- Task
Whenever a line below includes the word "липому", copy that line.

[Extracted page text data]

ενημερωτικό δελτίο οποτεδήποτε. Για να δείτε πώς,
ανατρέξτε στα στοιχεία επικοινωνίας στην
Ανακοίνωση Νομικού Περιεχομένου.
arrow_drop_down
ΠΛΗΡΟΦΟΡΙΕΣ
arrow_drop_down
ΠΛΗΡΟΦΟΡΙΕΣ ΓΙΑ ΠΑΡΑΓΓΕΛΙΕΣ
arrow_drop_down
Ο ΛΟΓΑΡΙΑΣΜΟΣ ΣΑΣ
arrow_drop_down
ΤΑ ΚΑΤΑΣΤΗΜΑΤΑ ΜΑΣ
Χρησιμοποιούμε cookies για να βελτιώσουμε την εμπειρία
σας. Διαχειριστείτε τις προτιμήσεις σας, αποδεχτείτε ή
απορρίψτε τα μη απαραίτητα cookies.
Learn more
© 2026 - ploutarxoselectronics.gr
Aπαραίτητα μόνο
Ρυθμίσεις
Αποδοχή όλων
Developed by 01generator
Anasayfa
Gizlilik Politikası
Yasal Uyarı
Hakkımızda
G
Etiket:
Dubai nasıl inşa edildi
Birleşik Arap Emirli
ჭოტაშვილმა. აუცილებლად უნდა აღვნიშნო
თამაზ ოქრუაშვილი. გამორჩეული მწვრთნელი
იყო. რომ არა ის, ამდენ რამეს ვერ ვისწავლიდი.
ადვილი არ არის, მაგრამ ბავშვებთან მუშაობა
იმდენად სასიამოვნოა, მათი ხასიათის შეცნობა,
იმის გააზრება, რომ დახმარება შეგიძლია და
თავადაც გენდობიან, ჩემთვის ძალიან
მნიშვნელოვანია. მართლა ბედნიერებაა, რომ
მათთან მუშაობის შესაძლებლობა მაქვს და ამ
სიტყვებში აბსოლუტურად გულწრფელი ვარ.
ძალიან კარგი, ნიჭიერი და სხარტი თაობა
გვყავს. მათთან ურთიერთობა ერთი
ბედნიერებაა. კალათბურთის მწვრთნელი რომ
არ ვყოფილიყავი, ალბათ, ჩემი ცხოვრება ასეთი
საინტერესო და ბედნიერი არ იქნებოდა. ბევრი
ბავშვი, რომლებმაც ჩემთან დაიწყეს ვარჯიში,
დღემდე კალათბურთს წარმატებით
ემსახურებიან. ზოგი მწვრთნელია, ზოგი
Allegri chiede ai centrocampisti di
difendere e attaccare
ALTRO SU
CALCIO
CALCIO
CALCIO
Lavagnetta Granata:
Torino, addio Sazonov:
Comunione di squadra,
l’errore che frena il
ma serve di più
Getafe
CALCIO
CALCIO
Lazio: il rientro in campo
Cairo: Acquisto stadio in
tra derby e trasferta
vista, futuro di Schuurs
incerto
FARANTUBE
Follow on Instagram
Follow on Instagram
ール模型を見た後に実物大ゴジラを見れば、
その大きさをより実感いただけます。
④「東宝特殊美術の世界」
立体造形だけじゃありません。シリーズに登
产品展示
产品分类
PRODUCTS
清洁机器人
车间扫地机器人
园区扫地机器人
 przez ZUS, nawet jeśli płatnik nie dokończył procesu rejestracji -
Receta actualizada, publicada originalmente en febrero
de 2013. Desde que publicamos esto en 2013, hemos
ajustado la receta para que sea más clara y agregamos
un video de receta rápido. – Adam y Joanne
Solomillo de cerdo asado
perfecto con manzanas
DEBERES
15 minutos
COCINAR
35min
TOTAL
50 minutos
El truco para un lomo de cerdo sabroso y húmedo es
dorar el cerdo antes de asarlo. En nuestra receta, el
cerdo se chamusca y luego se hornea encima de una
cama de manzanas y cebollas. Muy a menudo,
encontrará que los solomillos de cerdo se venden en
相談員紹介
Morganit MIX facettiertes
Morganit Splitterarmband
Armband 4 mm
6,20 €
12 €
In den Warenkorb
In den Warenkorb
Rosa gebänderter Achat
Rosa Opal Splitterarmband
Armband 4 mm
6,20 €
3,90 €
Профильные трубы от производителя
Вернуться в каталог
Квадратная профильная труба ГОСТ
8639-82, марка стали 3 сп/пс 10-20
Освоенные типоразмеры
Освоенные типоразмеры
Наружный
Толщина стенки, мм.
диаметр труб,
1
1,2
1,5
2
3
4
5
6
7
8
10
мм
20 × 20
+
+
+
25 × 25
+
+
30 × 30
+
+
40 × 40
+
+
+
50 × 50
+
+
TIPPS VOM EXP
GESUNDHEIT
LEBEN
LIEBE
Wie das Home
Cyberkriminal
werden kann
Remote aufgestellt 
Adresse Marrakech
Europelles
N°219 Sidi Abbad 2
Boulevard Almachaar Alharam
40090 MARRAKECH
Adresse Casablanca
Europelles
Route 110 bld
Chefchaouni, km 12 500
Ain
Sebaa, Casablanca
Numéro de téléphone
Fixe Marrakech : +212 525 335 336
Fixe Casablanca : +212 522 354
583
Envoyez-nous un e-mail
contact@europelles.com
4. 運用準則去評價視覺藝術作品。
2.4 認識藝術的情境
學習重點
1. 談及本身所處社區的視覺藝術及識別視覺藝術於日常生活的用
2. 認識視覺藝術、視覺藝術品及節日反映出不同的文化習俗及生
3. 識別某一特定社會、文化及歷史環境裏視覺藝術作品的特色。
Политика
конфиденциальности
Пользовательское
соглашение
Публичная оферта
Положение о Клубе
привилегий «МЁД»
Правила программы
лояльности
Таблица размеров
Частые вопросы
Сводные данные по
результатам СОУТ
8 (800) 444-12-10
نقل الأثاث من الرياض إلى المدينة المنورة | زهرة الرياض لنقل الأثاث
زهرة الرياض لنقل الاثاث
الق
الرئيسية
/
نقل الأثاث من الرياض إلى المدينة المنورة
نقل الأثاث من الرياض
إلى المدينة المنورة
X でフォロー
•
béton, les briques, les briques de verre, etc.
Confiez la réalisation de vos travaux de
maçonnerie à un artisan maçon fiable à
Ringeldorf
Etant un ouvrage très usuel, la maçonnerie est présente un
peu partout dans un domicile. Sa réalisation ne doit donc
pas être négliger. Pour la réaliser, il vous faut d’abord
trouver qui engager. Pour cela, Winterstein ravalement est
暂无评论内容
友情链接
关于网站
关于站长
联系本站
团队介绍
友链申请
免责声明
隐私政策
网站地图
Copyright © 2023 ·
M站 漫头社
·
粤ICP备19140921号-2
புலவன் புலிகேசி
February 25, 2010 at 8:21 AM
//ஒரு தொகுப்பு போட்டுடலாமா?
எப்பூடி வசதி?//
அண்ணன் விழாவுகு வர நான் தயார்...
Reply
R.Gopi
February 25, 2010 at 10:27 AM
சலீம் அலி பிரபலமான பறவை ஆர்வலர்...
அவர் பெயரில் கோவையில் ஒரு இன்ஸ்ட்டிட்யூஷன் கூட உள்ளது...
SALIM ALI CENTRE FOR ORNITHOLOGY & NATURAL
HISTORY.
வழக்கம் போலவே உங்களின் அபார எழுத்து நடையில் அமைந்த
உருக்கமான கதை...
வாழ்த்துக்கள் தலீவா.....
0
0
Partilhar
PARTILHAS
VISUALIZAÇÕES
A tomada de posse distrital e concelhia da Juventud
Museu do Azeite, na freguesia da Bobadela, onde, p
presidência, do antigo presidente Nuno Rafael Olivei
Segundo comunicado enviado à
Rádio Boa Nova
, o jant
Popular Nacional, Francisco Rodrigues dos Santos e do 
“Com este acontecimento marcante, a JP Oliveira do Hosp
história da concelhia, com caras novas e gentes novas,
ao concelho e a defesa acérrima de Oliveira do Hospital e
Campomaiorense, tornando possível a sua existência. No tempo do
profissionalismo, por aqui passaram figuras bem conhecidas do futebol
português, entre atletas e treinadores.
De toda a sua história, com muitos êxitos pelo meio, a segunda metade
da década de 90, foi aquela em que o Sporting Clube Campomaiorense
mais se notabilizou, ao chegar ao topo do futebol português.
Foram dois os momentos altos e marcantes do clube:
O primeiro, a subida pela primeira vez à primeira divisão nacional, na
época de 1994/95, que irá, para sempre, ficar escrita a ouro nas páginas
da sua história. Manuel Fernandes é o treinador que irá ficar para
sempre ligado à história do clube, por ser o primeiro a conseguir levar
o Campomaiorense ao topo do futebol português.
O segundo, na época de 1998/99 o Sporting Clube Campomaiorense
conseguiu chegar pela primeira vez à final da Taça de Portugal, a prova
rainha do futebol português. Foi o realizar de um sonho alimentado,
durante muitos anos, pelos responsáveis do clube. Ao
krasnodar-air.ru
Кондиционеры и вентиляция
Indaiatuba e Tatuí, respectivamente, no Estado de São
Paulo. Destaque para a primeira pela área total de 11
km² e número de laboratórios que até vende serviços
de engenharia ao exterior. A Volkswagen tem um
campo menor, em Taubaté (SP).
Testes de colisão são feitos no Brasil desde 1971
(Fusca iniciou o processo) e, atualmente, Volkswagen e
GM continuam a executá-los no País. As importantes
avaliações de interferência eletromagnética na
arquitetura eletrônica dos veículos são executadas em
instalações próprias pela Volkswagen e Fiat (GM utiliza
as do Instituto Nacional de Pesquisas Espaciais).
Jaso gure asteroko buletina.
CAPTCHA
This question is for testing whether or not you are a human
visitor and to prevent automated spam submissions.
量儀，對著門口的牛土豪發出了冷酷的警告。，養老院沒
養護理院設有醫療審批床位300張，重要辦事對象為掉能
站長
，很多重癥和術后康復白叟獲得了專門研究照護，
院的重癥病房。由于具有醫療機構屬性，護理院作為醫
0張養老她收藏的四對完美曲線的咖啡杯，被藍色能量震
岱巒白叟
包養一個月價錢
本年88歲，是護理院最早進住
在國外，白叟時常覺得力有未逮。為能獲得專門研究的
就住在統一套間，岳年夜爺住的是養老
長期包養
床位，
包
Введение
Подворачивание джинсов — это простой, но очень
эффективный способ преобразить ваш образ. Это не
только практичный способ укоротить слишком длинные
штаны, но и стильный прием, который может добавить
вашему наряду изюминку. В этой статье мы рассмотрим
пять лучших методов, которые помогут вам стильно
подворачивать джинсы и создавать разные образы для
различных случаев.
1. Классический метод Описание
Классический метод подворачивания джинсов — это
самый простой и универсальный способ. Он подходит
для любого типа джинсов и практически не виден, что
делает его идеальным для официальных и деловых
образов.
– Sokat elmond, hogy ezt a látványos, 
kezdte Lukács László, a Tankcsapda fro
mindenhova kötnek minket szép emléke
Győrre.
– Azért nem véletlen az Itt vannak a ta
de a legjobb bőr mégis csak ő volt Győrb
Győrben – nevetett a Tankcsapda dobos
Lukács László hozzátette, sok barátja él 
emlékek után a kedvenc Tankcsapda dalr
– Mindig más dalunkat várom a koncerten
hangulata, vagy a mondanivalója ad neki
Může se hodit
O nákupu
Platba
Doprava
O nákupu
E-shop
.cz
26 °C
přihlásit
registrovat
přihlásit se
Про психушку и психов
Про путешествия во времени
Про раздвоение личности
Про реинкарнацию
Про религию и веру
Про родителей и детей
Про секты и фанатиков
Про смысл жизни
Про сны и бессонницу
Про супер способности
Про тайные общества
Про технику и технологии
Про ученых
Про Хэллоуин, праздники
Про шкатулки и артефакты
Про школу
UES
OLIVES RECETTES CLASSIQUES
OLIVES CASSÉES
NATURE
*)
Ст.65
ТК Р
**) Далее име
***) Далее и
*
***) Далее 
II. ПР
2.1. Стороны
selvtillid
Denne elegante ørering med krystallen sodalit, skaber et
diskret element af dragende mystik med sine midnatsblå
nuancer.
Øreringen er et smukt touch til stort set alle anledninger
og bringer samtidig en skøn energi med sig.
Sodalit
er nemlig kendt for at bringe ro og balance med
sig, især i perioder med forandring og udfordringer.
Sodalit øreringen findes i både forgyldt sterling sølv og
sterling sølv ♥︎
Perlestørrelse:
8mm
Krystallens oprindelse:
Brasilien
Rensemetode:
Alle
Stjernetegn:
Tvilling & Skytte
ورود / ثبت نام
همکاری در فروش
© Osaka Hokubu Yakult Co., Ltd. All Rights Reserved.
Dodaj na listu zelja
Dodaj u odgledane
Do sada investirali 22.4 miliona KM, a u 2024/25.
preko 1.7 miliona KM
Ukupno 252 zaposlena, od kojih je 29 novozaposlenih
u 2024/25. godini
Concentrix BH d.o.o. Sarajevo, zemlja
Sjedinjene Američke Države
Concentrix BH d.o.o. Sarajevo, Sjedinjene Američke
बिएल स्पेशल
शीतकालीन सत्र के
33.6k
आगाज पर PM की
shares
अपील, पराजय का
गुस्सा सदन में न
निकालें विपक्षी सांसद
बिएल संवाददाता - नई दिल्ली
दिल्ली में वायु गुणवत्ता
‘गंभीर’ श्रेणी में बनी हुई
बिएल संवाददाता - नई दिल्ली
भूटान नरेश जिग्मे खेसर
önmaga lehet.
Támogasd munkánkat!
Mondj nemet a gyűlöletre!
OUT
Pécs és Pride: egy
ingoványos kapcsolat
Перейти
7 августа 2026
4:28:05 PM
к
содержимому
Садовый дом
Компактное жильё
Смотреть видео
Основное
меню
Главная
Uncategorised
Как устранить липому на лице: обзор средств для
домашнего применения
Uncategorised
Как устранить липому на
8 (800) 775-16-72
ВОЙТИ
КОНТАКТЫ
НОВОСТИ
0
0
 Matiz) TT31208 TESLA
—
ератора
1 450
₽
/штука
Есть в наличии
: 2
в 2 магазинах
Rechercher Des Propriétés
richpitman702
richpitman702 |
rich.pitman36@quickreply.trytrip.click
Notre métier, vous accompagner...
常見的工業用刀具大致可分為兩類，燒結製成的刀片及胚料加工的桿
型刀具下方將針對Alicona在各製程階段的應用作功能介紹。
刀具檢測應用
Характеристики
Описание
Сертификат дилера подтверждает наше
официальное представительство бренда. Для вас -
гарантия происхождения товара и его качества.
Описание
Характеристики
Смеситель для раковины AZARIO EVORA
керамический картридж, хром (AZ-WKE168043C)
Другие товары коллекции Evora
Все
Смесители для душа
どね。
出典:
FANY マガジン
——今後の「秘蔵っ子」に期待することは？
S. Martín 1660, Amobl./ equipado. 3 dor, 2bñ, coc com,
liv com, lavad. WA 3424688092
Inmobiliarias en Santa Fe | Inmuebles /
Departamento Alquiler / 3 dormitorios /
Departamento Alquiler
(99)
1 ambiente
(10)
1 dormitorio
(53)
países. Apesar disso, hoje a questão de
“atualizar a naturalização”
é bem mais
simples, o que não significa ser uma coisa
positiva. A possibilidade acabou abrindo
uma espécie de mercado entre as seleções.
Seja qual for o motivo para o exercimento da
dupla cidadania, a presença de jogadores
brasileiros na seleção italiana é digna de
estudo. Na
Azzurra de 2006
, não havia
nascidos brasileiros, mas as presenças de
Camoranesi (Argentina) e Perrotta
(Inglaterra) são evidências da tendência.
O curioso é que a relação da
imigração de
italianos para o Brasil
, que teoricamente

- Written answer
Как устранить липому на лице: обзор средств для
Как устранить липому на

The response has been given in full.